__INSTRUCTIONS TO FOLLOW__: Look through the lines below and extract any with the word "street".

[Dataset entries]
━━━━━━━━━━
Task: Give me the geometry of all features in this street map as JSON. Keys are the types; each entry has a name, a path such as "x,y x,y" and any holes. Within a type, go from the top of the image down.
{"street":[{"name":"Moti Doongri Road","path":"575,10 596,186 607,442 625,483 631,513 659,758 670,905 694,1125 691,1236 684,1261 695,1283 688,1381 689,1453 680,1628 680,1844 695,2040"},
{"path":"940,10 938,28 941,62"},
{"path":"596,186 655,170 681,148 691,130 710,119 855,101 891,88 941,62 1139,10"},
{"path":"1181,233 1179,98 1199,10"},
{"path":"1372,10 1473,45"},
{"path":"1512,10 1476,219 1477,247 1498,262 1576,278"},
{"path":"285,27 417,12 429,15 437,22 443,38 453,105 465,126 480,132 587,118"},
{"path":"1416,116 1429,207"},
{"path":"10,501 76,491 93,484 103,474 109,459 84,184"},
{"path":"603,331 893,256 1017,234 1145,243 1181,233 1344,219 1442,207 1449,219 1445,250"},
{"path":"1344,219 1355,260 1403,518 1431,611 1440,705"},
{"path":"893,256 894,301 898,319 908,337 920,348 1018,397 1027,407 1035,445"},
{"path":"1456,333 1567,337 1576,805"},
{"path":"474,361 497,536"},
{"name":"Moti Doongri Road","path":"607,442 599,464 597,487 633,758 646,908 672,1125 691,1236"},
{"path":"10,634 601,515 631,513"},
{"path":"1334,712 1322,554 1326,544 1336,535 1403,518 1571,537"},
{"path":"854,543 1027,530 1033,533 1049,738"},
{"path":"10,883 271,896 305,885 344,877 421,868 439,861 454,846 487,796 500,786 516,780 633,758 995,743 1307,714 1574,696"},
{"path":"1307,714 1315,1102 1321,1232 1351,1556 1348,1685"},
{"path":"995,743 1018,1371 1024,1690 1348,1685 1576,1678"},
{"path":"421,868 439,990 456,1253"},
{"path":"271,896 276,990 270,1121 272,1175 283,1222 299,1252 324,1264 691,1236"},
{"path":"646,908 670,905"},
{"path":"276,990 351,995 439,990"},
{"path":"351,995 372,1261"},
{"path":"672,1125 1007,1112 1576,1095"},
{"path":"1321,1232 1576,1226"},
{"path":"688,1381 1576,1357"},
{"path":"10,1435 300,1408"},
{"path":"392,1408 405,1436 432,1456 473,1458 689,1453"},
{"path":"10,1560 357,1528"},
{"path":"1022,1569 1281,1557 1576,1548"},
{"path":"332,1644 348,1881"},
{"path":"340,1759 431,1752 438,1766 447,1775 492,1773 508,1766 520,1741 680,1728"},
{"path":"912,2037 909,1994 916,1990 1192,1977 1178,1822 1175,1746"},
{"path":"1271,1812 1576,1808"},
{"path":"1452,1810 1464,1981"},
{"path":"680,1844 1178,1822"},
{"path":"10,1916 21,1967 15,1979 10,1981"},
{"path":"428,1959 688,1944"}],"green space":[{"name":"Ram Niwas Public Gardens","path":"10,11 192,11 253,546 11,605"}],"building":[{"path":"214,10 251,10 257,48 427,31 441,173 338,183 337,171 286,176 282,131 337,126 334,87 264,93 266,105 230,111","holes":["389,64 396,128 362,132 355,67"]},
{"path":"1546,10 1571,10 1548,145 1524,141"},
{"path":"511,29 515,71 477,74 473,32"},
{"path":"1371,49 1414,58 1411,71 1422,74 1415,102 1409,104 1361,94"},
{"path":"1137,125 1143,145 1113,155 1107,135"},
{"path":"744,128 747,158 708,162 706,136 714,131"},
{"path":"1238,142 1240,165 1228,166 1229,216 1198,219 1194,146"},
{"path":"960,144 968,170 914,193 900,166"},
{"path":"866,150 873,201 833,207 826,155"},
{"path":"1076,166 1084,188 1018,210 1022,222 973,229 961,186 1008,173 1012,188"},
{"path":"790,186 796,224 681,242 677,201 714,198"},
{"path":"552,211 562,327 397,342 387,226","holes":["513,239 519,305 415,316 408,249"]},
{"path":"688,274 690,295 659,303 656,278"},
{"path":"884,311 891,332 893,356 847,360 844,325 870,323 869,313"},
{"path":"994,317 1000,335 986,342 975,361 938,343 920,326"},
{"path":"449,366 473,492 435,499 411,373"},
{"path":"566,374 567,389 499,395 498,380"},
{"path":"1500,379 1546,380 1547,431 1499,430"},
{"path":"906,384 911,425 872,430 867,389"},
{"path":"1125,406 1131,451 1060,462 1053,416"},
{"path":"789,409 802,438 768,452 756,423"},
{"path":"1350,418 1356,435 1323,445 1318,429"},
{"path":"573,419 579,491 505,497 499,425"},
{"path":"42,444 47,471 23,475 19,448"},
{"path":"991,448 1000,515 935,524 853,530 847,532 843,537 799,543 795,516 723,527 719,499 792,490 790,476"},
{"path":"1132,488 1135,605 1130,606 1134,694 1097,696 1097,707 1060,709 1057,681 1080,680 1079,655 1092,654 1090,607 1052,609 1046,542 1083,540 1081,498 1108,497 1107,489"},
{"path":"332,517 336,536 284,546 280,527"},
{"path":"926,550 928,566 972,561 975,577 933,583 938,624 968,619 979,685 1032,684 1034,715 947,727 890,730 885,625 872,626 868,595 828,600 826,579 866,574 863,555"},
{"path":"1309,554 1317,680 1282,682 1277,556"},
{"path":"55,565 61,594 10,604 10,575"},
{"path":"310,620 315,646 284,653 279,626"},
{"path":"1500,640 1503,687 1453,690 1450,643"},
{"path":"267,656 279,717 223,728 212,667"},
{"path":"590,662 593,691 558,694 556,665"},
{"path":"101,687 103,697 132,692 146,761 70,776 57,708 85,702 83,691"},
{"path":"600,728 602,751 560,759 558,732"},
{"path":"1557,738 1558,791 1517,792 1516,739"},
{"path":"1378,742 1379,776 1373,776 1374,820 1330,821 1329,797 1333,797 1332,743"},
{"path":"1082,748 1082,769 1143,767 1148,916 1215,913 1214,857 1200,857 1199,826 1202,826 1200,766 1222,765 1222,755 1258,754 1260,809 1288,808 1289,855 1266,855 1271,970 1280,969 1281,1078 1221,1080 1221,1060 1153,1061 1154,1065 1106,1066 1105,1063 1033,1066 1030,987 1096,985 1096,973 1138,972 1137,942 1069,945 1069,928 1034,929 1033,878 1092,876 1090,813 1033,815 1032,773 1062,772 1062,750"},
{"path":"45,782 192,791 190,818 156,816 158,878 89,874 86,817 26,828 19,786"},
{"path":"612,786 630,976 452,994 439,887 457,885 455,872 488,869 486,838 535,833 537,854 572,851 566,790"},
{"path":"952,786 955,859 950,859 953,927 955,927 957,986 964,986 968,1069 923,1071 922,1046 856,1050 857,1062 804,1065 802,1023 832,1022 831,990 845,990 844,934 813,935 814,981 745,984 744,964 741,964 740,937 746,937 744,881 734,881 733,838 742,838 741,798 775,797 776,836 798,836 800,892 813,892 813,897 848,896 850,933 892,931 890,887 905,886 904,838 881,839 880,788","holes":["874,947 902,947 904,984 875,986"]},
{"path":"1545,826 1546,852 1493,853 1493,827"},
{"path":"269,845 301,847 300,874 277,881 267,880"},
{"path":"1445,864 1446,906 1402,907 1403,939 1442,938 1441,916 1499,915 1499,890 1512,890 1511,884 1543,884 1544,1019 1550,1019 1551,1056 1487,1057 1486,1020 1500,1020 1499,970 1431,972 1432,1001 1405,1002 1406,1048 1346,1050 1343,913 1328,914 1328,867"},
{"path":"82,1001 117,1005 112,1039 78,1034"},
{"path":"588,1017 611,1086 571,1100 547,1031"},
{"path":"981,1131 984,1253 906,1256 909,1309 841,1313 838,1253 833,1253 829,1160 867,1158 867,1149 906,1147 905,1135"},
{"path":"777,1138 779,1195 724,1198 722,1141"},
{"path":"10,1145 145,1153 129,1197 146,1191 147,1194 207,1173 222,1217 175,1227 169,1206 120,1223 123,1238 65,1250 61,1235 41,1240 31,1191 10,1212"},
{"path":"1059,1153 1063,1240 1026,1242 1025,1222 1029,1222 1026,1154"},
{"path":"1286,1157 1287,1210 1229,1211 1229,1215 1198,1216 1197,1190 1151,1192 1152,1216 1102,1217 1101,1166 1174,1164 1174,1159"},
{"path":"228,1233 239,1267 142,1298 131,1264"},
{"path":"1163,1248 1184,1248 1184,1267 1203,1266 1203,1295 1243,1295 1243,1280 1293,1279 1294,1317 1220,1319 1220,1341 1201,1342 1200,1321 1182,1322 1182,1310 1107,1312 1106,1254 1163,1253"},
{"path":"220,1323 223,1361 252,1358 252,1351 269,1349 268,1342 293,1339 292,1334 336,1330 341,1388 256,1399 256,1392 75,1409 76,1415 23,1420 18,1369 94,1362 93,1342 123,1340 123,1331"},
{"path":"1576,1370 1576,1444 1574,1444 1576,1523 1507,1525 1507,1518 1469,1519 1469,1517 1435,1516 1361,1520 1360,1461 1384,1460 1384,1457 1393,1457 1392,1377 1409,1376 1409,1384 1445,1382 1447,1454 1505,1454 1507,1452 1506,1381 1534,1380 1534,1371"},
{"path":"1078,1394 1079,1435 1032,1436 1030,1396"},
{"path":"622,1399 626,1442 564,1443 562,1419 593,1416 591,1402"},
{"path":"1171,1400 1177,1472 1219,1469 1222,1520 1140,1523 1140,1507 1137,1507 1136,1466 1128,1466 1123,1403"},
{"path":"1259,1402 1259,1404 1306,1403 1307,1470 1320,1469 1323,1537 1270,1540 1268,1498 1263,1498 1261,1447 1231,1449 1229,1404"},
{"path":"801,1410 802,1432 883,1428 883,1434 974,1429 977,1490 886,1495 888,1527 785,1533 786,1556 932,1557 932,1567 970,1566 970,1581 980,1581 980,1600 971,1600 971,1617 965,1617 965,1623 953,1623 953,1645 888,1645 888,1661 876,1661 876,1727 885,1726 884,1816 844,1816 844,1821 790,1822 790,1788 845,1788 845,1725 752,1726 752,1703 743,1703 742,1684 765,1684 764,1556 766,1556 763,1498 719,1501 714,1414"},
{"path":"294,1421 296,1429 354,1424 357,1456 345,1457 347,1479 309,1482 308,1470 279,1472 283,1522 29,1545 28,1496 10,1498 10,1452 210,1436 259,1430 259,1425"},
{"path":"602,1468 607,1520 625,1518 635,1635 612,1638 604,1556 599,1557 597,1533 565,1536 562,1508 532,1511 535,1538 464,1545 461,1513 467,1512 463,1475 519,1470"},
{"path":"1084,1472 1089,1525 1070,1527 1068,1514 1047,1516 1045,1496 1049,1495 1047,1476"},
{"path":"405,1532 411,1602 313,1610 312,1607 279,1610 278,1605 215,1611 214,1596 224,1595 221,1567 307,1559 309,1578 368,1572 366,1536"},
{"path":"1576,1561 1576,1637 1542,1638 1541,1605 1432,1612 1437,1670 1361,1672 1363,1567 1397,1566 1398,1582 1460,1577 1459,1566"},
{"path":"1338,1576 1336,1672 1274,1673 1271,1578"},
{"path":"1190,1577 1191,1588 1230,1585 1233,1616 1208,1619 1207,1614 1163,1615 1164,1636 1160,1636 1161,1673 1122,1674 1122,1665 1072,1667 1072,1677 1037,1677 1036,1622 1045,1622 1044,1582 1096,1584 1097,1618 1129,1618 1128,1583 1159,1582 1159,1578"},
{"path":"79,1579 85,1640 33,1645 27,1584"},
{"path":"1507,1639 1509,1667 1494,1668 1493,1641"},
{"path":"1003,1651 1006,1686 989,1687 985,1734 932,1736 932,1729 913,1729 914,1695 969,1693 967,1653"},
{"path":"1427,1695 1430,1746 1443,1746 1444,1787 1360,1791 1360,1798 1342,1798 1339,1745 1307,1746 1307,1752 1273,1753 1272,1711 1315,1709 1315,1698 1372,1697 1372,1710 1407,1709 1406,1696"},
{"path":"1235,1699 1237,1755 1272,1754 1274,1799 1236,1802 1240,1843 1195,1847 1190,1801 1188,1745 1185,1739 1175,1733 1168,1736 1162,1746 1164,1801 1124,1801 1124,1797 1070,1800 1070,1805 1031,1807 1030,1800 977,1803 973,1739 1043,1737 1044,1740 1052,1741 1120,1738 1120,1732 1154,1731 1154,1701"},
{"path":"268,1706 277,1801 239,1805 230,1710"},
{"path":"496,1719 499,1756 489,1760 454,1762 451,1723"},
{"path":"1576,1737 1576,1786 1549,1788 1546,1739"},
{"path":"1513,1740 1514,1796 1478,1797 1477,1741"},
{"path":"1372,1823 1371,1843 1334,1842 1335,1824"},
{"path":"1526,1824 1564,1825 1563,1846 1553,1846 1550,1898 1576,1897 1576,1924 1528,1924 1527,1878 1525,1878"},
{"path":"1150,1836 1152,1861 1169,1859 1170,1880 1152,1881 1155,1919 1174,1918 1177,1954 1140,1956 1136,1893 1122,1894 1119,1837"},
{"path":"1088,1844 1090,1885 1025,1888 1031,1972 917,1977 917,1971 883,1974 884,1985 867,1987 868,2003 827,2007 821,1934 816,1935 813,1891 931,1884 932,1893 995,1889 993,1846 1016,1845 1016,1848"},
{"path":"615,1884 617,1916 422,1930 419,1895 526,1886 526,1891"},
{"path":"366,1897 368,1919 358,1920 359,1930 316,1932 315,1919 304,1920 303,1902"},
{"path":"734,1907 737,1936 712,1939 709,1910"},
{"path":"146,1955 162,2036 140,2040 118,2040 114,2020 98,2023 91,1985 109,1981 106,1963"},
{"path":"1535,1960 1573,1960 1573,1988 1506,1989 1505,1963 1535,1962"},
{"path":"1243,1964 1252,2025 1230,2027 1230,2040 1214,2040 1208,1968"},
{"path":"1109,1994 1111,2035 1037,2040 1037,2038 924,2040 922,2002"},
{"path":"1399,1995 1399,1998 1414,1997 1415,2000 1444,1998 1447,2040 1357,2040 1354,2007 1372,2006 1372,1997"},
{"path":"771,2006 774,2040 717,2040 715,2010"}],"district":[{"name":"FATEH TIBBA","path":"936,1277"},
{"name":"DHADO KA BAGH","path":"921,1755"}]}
━━━━━━━━━━
__PROBLEM SOLUTION__:
Task: Give me the geometry of all features in this street map as JSON. Keys are the types; each entry has a name, a path such as "x,y x,y" and any holes. Within a type, go from the top of the image down.
{"street":[{"name":"Moti Doongri Road","path":"575,10 596,186 607,442 625,483 631,513 659,758 670,905 694,1125 691,1236 684,1261 695,1283 688,1381 689,1453 680,1628 680,1844 695,2040"},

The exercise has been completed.